The Core Problem: Public AI and the Breakdown of Legal Integrity
Public AI tools pose serious risks when used in legal practice. According to Practice Note SC Gen 23 and the Bar’s guidelines, these include:
Hallucinations – AI tools can fabricate cases, citations, and legal principles. A real NSW example led to disciplinary action after a lawyer submitted fake case references generated by ChatGPT.
Confidentiality breaches – Any information entered into a public AI may be stored, used to train models, or exposed to third parties. This risks violating client confidentiality, professional privilege, and court orders.
Loss of professional judgment – Overreliance on AI can erode the core legal duty of exercising independent forensic judgment. The NSW Bar warns that legal work must always reflect the lawyer’s own knowledge, skill, and accountability.
Public AI tools, while accessible, lack the safeguards needed for sensitive legal environments. And once client data is entered into a public LLM, it may be irretrievable and reused beyond your control.
What Is Prohibited by the NSW Supreme Court?
Practice Note SC Gen 23 sets strict limitations on how Gen AI can be used:
AI must not generate affidavits, witness statements, or character references
AI must not be used to alter, embellish, or rephrase a witness’s evidence
AI must not be used for expert reports without court approval
Confidential, subpoenaed, or suppressed material must not be uploaded into any AI program unless the platform guarantees controlled data handling, no external training, and secure use within a single proceeding
Even when AI is used for permitted tasks (e.g., summarising documents, generating chronologies), practitioners must manually verify all citations and legal references. Reliance on AI to validate its own content is not acceptable.

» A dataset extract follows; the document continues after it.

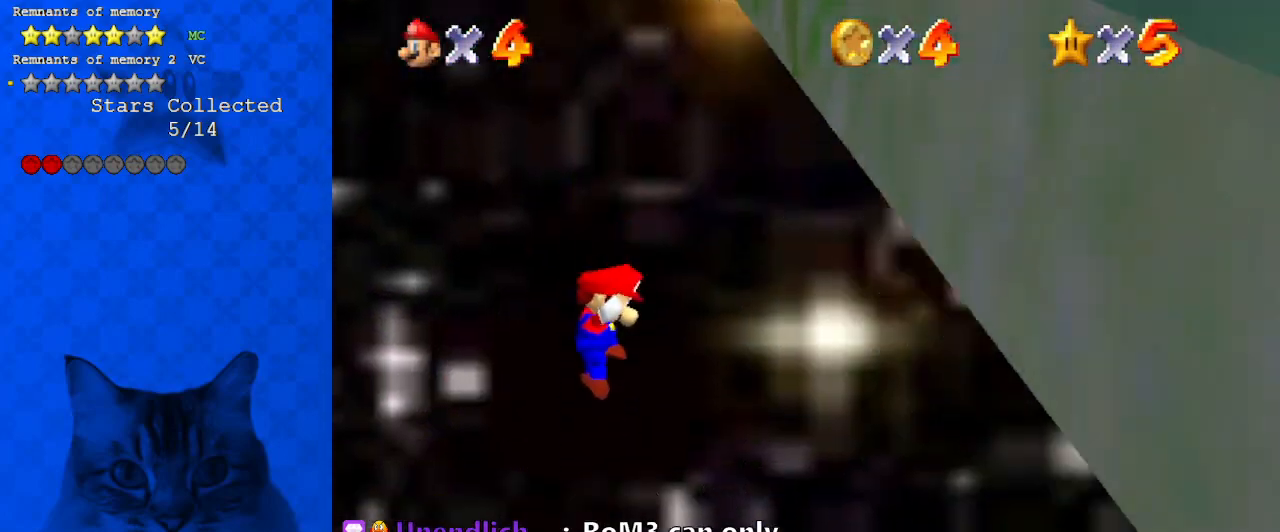
{"keys": ["right", "x"], "events": [[67, "left", "up"], [167, "right", "down"], [167, "x", "up"], [400, "up", "down"], [500, "up", "up"], [500, "x", "down"]]}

A Turning Point: Private AI Is No Longer Optional
With these restrictions in place, the path forward for law firms is clear: migrate to private AI platforms built for legal practice.
Private AI offers:
Data quarantine – Sensitive information stays within your firm’s secure infrastructure or approved Australian-hosted environments.

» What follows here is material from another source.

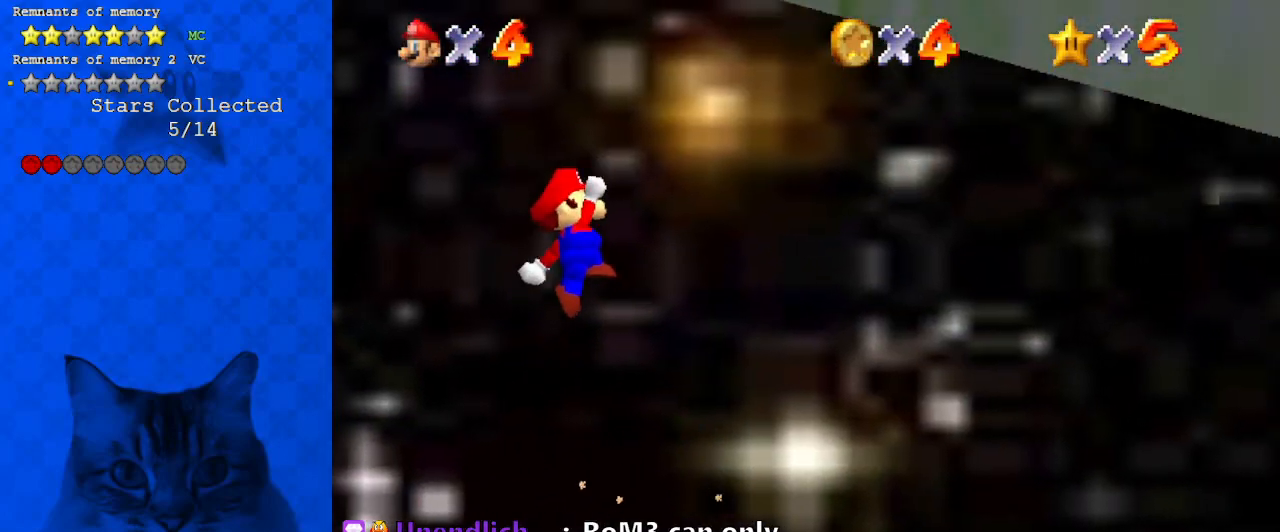
{"keys": ["right", "up"], "events": [[267, "x", "up"], [500, "up", "down"]]}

Customisation – AI can be trained on your own firm’s documents, processes, and preferred authorities—without introducing risk.
Control and compliance – You maintain full oversight of how AI is used, what it produces, and how it integrates with client work.

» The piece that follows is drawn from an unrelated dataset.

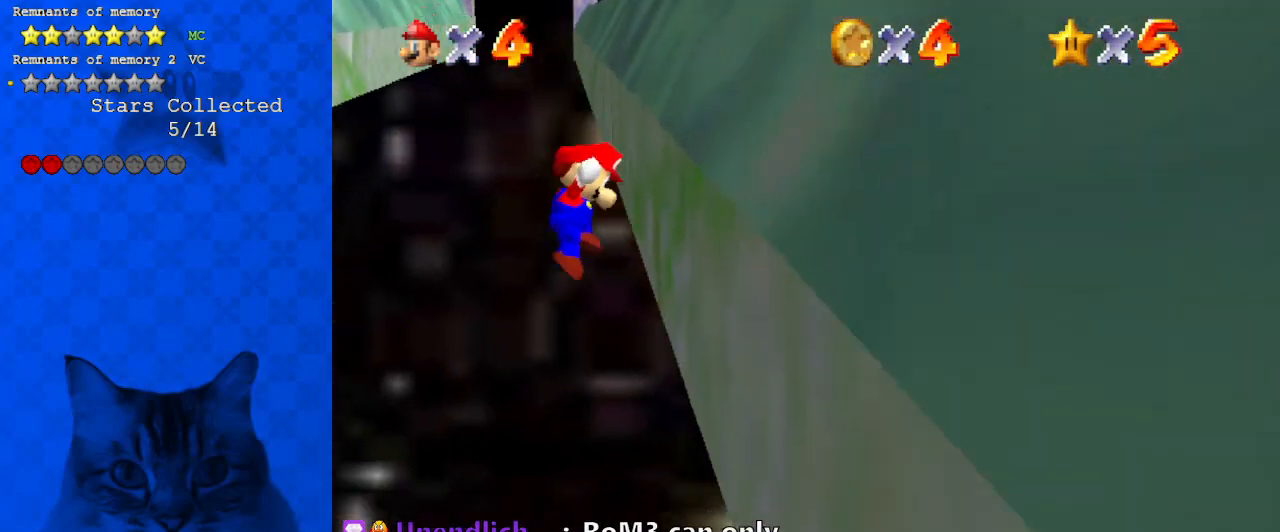
{"keys": ["left", "up"], "events": [[67, "shift", "down"], [100, "right", "up"], [133, "shift", "up"], [333, "left", "down"]]}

Actionable Takeaways for Legal Professionals
Audit your current AI tools: Are they public or private? Can you control how data is stored and used?
Stop using public AI for sensitive or matter-related tasks: It’s too risky under both ethical rules and the new court Practice Note.
Implement a private AI system that meets the court’s confidentiality, verification, and disclosure requirements.
Train your legal teams to understand when and how AI can be used—ethically and compliantly.
Document your use of AI internally for accountability and audit readiness.
As the NSW Supreme Court puts it:
“Legal practitioners and unrepresented parties should also be aware that data entered into Gen AI programs may be used to train the large language model, potentially making confidential information available to others.”
— NSW Supreme Court Practice Note SC Gen 23, para 8
Conclusion
The NSW legal system has set the tone for responsible AI adoption. The protection of client confidentiality and the integrity of legal proceedings cannot be compromised. The era of experimenting with public AI tools is over—now is the time for law firms to secure their operations with private, compliant AI platforms.
Firms that act early will be best placed to modernise workflows, safeguard client data, and uphold the standards that define the legal profession.